As long as the United States remains subject to the political and ideological dominance of corporate capital, economic gains will exist only in our dreams.
The Republican Party is full of conservative globalists who support trade deals in order to strengthen their corporate allies, but liberal globalists pay a higher price at the ballot box. By acting as apologists for trade agreements, socially liberal globalists from Bill Clinton to Barack Obama courted working people’s anger and undermined the credibility they needed to build support for social programs. They cleared the way for a reactionary nationalist such as Trump to pick of the banner of defending workers, opening a political Pandora’s box.
If nationalist and globalist trade myths are both toxic in different ways, and if their interaction heightens the toxicity, what is the way out? In fact, the solution doesn’t have much to do with trade, because foreign workers and foreign factories aren’t the crux of the problem. The roots of the problem lie in the power of corporate capital. Capital strives to increase its unearned rents and entrench monopoly profits. Corporations work to reduce the number of workers on their payrolls and the wages each receives. It is no wonder that we can’t reach full employment and that workers’ pay doesn’t suffice to make ends meet.

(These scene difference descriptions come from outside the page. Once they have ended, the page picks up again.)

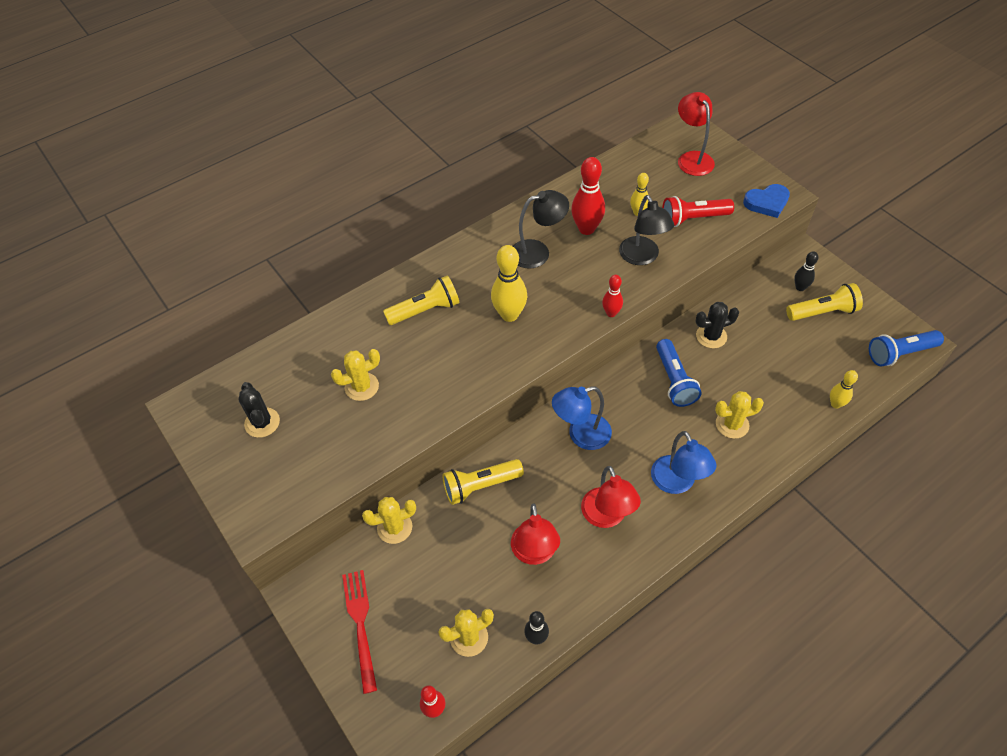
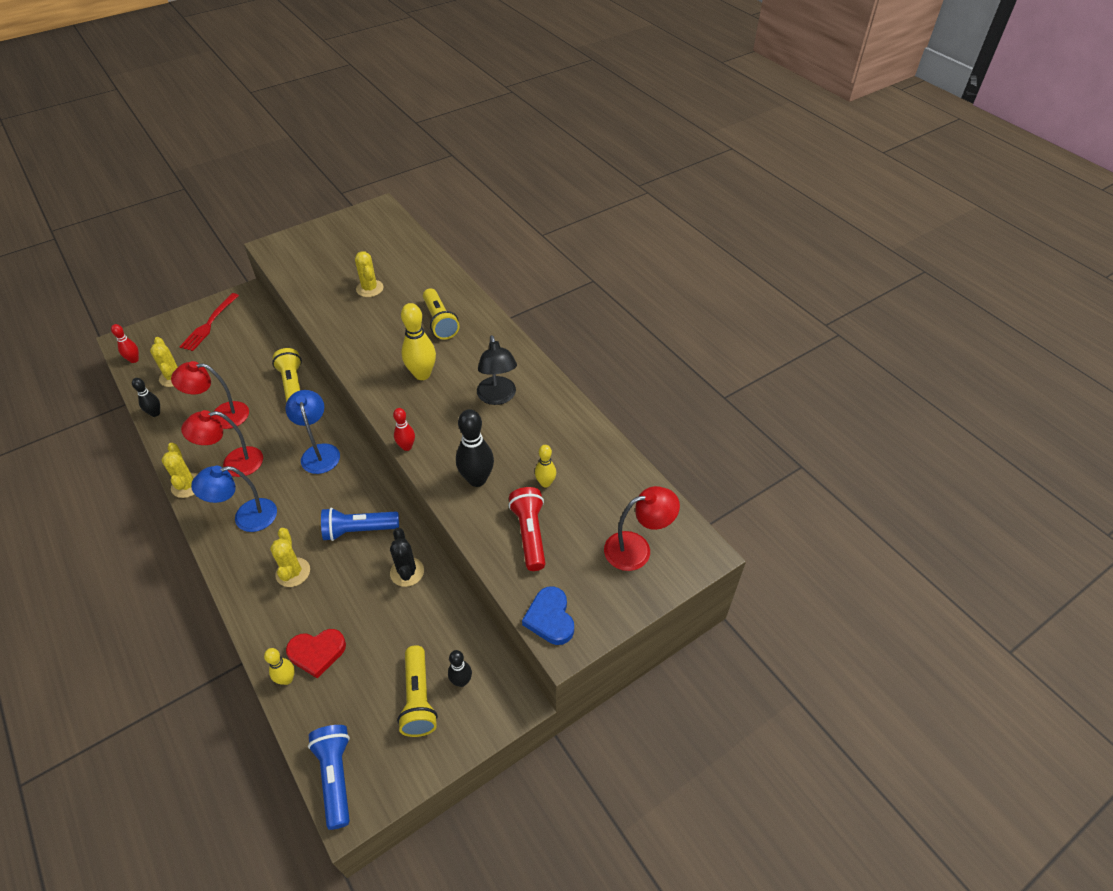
camera: 90 degrees right, 5 degrees down
black cactus [238,382,280,438] -> none
red fork [342,570,377,694] -> red fork turned 120 degrees clockwise [179,293,239,351]
yellow cactus [362,497,416,544] -> yellow cactus moved to [161,443,197,498]
red bowling pin [571,157,605,235] -> none
black lamp [619,195,674,265] -> black bowling pin [456,409,494,487]
none -> red heart [286,629,346,679]

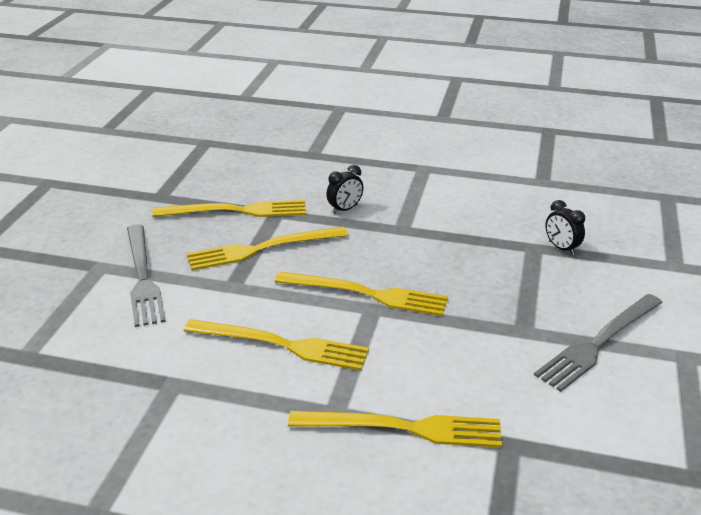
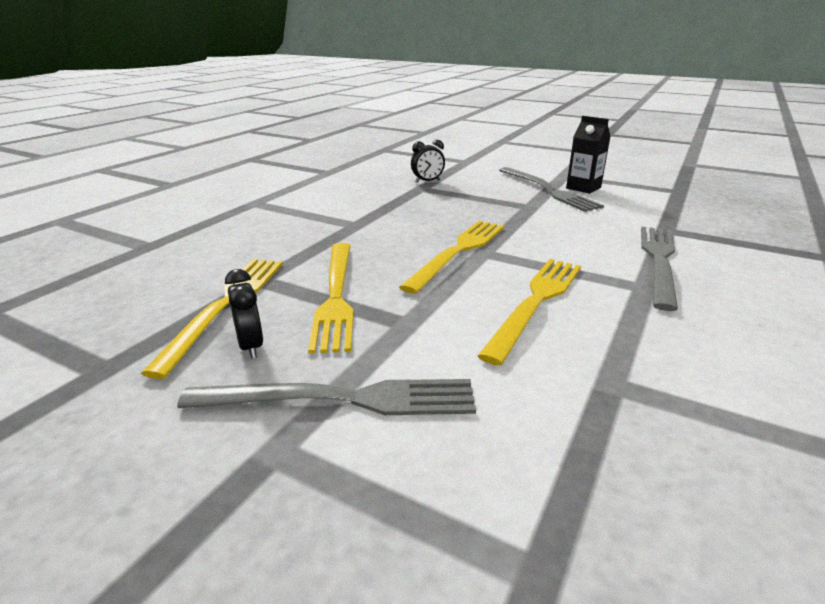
camera: 75 degrees left, 5 degrees down
yellow fork [288,411,502,448] -> grey fork [641,227,678,311]
black clock [326,165,363,214] -> black clock moved to [225,269,263,359]
none -> black carton [566,116,611,194]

As Baker details in Rigged, policies against corporate rent-seeking could realize massive economic gains in terms of both growth and distribution. But, as long as the United States remains subject to the political and ideological dominance of corporate capital, these gains will exist only in our dreams. Confronting corporate ideological and political power means correcting more than trade myths: the myth that capital’s rents result from the natural operation of markets; the myth that increasing profits and greater efficiency go hand in hand; the myth that capitalists are job creators, not job destroyers; the myth that pro-capitalist economics are the backbone of democratic politics; and so on. With the end of trade myths, we are only beginning a long but necessary journey toward an economy that favors workers’ well-being over corporate profits.